Optimized Version: 336 Tokens/seconds

These results demonstrate that Neural Nova maintains effective performance characteristics in multi-GPU configurations. The Nova AI Engine systematically optimizes execution behavior in distributed settings, validating its applicability beyond single-GPU fine-tuning and into scaled training workloads.

Next we investigate the accuracy of the QWEN3 models to perform mathematics and programming tests.
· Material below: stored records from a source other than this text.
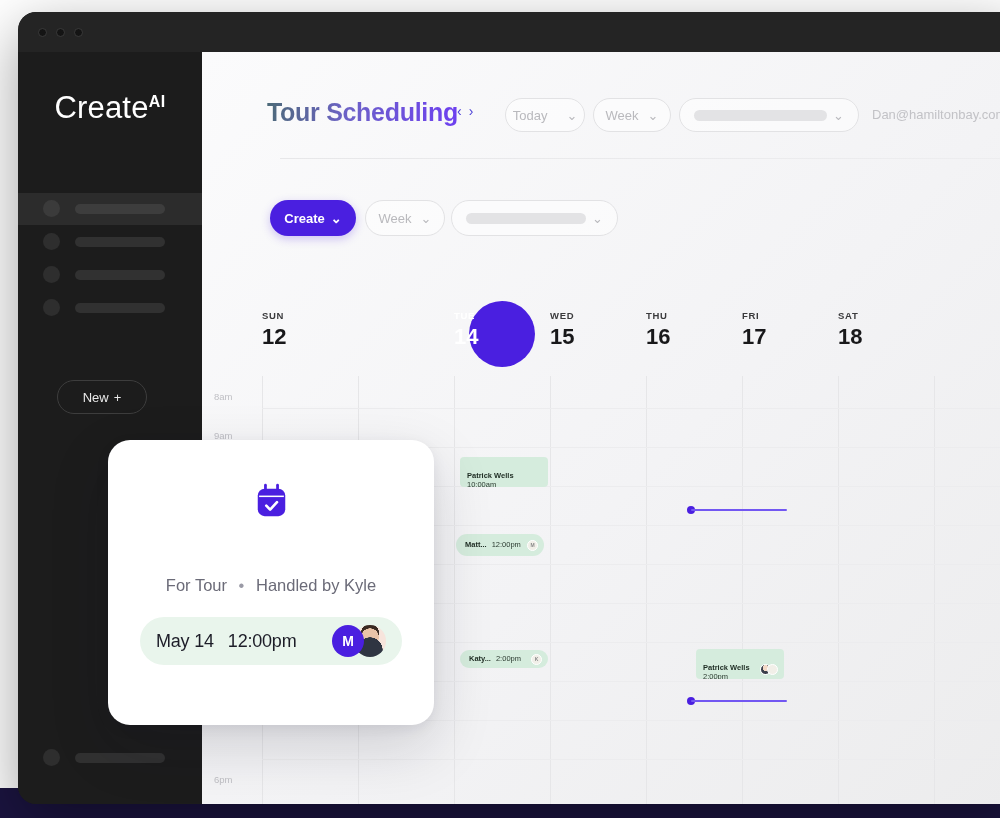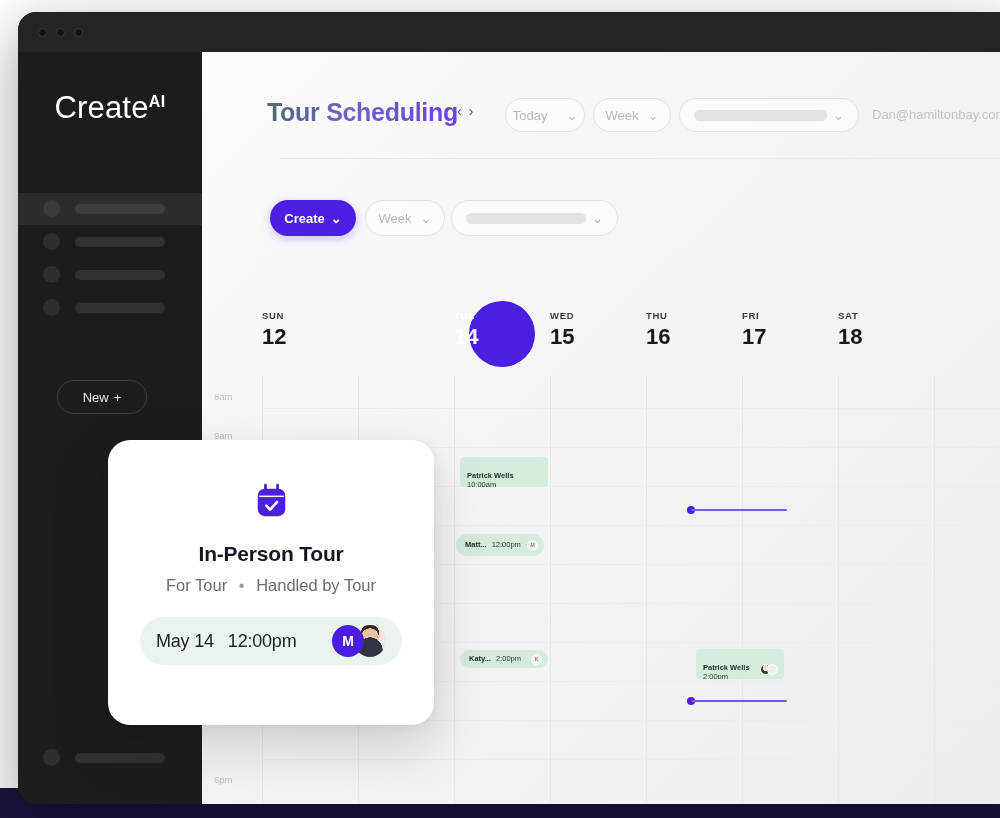--- a/index.html
+++ b/index.html
@@ -533,7 +533,6 @@
       <path d="M8.2 16.4l2.8 2.9 5-5.4" stroke="#ffffff" stroke-width="1.9" fill="none" stroke-linecap="round" stroke-linejoin="round"></path>
     </svg>
 
-    <div id="tour-title">In-Person Tour</div>
 
     <div id="tour-subtitle">
       <span>For Tour</span>

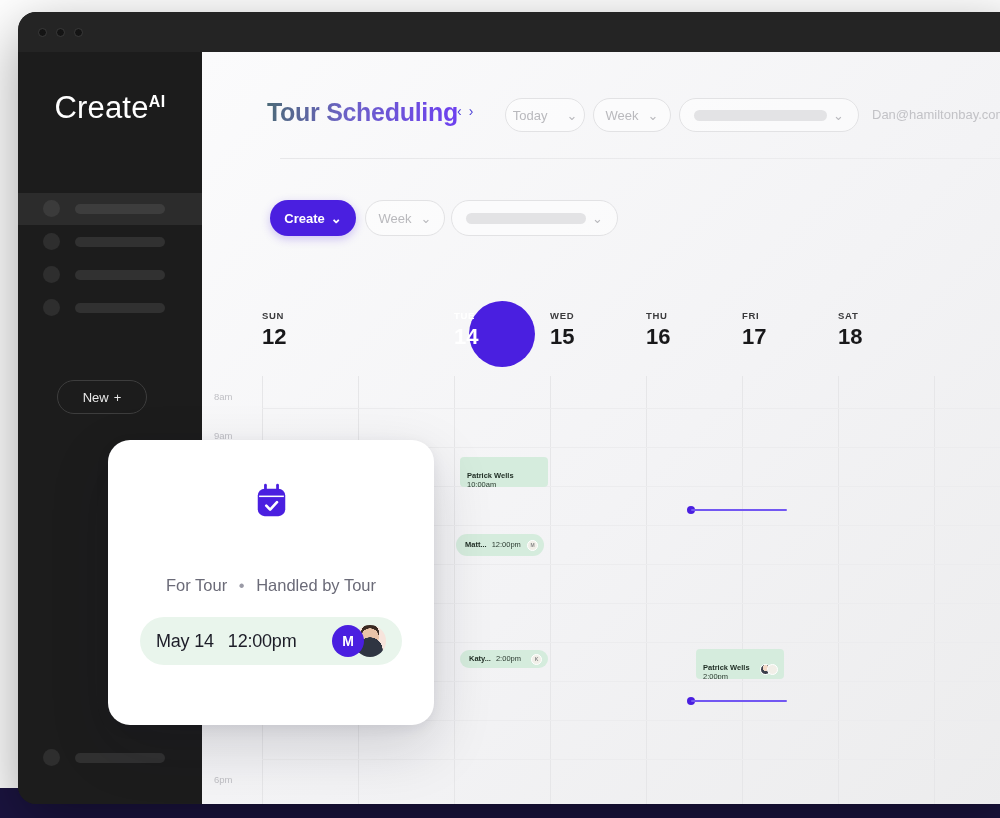--- a/index.html
+++ b/index.html
@@ -537,7 +537,7 @@
     <div id="tour-subtitle">
       <span>For Tour</span>
       <span class="sep">•</span>
-      <span>Handled by Tour</span>
+      <span>Handled by Kyle</span>
     </div>
 
     <div id="tour-slot">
Overall, this blog demonstrates how Neural Nova delivers substantial end-to-end performance gains by systematically optimizing model execution at the operator level without altering model architecture, training logic, or numerical semantics. Using the Qwen-3 4B model fine-tuned on a single NVIDIA H100 GPU, Neural Nova automatically identifies performance-critical operators and generates hardware-efficient CUDA kernels for RMSNorm, Rotate Half, and SiLU. These optimized kernels outperform both native PyTorch and torch.compile while maintaining numerical correctness and identical power draw. When integrated into the full training pipeline, the optimizations translate into a 5.5× increase in fine-tuning throughput (21,343 vs. 3,858 tokens/sec) with no loss in evaluation accuracy, demonstrating that operator-level optimization can unlock real-world training speedups beyond the reach of graph-level compilers for memory- and synchronization-bound workloads.